BC’s child vaccination program for kids aged 5 to 11 launches on Monday.
Parents of children who registered will begin receiving their invitations to book appointments, in the order, they were received on the provincial vaccine website.
The announcement is being met with applause from BC Teachers Federation President Teri Mooring.
She told Vista Radio getting this age group vaccinated is key with more infections among school-aged children being reported.
“We are also seeing more outbreaks and school closures this year when we did last year. There is certainly a critical need for everyone to be vaccinated and I think that fast-tracking it is great and November 29th can’t come soon enough.”
“It seems to me that the province is doing a good job in making this as accessible as possible. You can make one appointment for all your children and then you, yourself can get vaccinated and I think that is a really good move.”
According to Dr. Bonnie Henry, there were 457 cases of the virus between Nov. 16-22 in kids aged 5-11
In addition, there were 153 kids aged 12-17 who became infected as well as 111 in the 0-4 age category.
Well over 90-thousand of the 360-thousand eligible children have been registered so far by their parents.
However, when invitations go out to families, verbal consent will be required from parents before vaccines will be administered to kids.
Mooring adds when it does become a child’s turn to receive the first dose, making the treatment readily available would be a big help.
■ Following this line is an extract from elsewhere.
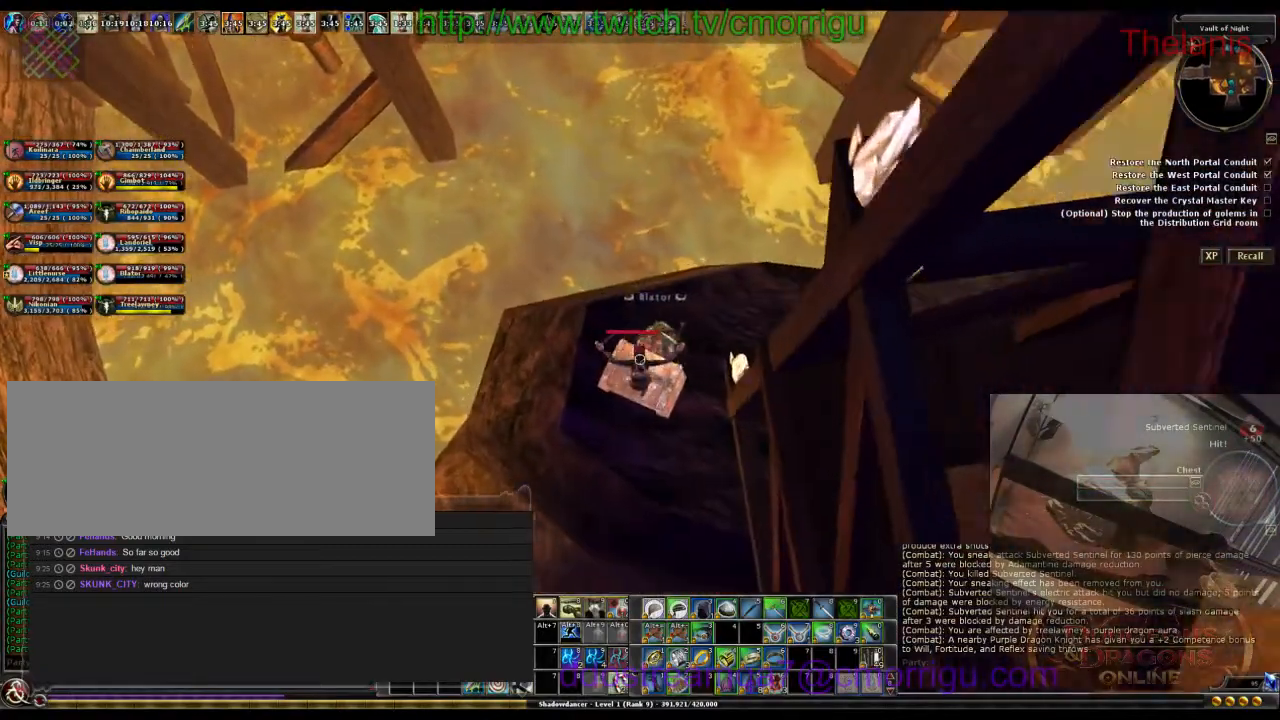
{"keys": [], "events": []}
“So, whether that’s in schools, in clinics, there need to be multiple ways in which, students and families are able to access those vaccines.”
Another key is to get vaccination rates up in school-aged children in pockets of Northern Health such as Peace River North, South, and the Nechako areas.
“Those are the areas we really need to focus on and make sure there is enough education provided to families around the safety of vaccines and the importance of getting vaccinated and that is an important component to this,” said Mooring.
Remote First Nations communities will see health officials offering children’s vaccines around the same time booster shots will be offered for adults 18 and older.